- Getting a good lead for a sales team is hard work, especially when a company has a lot of potential customers.
- Most of these potential customers does not turn into actual buyers. This is why prioritizing leads is important. It helps a sales team identify which potential customers are most likely to turn into buyers.
To develop a Lead Scoring system that uses Predictive Machine Learning mechanism to analyse the various attributes of a lead to determine which ones are most likely to convert into a customer.
It then ranks all of the potential customers according to their likelihood of becoming a paying customer. The sales team can then allocate their time to the leads that are most likely to turn into paying customers.
Machine Learning Setup
- A supervised algorithm is required to for training the model.
- The customer profile data collected by the system includes various demographic details such as the name, address, and birthdate of the potential customers.

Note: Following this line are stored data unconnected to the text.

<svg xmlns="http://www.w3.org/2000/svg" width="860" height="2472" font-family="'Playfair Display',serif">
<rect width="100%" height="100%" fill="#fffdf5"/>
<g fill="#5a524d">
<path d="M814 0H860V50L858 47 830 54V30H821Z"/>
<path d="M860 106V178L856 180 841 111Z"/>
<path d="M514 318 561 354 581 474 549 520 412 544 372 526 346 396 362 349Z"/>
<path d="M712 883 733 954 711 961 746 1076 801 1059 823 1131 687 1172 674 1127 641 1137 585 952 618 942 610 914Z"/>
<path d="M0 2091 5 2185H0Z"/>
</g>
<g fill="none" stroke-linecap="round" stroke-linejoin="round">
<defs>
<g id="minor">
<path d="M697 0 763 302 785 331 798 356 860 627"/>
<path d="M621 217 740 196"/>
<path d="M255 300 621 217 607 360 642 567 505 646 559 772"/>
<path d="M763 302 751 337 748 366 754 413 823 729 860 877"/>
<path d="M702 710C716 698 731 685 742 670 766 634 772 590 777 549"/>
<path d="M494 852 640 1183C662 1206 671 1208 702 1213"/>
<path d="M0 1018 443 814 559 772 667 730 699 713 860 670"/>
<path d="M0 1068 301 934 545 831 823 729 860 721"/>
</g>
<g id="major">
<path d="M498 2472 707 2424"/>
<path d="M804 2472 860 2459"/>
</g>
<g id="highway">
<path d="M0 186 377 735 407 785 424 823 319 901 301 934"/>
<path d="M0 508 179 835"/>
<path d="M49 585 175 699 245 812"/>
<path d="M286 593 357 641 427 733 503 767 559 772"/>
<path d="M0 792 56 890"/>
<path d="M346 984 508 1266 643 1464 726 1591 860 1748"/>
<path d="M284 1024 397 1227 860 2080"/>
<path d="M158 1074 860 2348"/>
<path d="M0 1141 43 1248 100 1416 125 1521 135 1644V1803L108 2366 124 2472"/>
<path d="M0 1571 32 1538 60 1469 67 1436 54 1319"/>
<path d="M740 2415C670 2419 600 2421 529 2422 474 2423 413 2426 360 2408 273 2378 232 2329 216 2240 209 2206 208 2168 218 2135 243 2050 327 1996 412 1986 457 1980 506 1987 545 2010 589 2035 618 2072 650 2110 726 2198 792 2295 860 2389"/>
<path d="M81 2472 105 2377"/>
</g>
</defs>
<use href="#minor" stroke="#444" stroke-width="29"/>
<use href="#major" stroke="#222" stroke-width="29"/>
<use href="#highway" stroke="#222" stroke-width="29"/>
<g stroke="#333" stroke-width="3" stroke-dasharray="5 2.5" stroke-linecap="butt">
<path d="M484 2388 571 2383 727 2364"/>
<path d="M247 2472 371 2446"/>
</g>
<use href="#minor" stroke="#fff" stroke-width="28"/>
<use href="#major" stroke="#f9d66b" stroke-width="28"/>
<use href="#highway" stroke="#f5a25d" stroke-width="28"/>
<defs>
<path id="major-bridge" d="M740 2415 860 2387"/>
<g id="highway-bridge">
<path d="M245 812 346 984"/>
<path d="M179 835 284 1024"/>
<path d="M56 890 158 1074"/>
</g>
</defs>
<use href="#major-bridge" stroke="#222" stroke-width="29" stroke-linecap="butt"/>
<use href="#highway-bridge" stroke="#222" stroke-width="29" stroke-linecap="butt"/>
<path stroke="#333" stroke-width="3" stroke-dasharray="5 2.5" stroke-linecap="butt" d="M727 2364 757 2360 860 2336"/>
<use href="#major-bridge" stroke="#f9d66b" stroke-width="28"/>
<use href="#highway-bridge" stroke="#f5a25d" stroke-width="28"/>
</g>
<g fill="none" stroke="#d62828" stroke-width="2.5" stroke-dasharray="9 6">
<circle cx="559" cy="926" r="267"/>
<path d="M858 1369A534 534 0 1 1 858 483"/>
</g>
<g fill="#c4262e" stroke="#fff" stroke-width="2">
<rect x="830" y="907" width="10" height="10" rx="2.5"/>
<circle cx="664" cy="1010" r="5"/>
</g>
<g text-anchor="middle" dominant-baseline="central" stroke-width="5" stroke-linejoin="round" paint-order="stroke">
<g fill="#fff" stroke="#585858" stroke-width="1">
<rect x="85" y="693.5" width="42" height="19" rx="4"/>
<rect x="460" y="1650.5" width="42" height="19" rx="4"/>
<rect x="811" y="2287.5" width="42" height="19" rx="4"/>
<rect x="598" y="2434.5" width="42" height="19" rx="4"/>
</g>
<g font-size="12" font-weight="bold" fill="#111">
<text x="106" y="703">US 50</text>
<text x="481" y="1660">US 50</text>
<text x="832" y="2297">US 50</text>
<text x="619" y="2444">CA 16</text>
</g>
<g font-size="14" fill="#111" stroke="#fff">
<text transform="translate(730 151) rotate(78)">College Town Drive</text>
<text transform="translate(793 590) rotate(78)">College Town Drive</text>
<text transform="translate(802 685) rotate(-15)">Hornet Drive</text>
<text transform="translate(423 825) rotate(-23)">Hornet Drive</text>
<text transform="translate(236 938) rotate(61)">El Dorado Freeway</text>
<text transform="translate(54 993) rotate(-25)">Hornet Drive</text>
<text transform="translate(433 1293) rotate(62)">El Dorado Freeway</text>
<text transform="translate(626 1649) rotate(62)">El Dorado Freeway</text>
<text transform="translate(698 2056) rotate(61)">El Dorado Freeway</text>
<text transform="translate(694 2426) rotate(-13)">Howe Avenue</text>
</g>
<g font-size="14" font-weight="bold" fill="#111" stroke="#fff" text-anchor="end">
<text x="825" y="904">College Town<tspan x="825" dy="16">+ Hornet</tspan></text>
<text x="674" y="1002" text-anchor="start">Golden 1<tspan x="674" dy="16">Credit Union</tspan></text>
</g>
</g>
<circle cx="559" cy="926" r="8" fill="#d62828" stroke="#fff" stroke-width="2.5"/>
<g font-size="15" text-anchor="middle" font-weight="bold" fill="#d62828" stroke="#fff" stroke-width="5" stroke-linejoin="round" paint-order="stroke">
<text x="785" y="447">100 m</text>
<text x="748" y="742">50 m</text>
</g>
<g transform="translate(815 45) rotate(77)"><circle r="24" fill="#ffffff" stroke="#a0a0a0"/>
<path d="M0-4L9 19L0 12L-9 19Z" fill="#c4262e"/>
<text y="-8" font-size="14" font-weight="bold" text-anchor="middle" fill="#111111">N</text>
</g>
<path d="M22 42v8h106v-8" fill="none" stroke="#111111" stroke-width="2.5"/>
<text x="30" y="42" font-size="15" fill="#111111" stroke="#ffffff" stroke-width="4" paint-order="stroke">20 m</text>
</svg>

- The customer engagement data collected by the system includes the various online behaviours of the potential customers. These include the number of times the page was viewed, the number of times they signed up for a free trial, and the number of times they downloaded.
- The data collected by the system and the sales campaign help the sales team identify which parts of the potential customers are most likely to convert into buyers.
- A database for e.g., Snowflake where the data sits.
- A workflow mechanism to retrieve the data from the clients CRMs for e.g. Salesforce
- A MLOPs engine like Predera’s proprietary tool AIQ which hosts the algorithms designed by the data scientists and has model retraining aspects embedded into it.
- Finally, a dashboarding platform which talks about insights and other data attributes.
- A study conducted by Marketing Sherpa revealed that lead scoring systems can increase a company's ROI by 77%. A later study also noted that 68% of marketers consider lead scoring processes to be highly effective.